Extract the text of each of the following lines verbatim, omitting the pictures from your answer.
[RECORDS FOR THIS TASK — start]
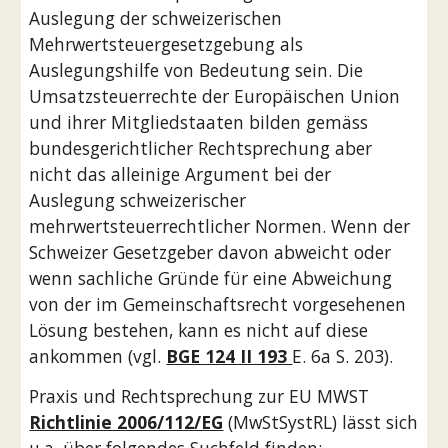
Auslegung der schweizerischen 
Mehrwertsteuergesetzgebung als 
Auslegungshilfe von Bedeutung sein. Die 
Umsatzsteuerrechte der Europäischen Union 
und ihrer Mitgliedstaaten bilden gemäss 
bundesgerichtlicher Rechtsprechung aber 
nicht das alleinige Argument bei der 
Auslegung schweizerischer 
mehrwertsteuerrechtlicher Normen. Wenn der 
Schweizer Gesetzgeber davon abweicht oder 
wenn sachliche Gründe für eine Abweichung 
von der im Gemeinschaftsrecht vorgesehenen 
Lösung bestehen, kann es nicht auf diese 
ankommen (vgl. 
BGE 124 II 193 
E. 6a S. 203). 
Praxis und Rechtsprechung zur EU MWST 
Richtlinie 2006/112/EG
 (MwStSystRL) lässt sich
[RECORDS FOR THIS TASK — finish]
REPLY TO THE TASK ::
Auslegung der schweizerischen 
Mehrwertsteuergesetzgebung als 
Auslegungshilfe von Bedeutung sein. Die 
Umsatzsteuerrechte der Europäischen Union 
und ihrer Mitgliedstaaten bilden gemäss 
bundesgerichtlicher Rechtsprechung aber 
nicht das alleinige Argument bei der 
Auslegung schweizerischer 
mehrwertsteuerrechtlicher Normen. Wenn der 
Schweizer Gesetzgeber davon abweicht oder 
wenn sachliche Gründe für eine Abweichung 
von der im Gemeinschaftsrecht vorgesehenen 
Lösung bestehen, kann es nicht auf diese 
ankommen (vgl. 
BGE 124 II 193 
E. 6a S. 203). 
Praxis und Rechtsprechung zur EU MWST 
Richtlinie 2006/112/EG
 (MwStSystRL) lässt sich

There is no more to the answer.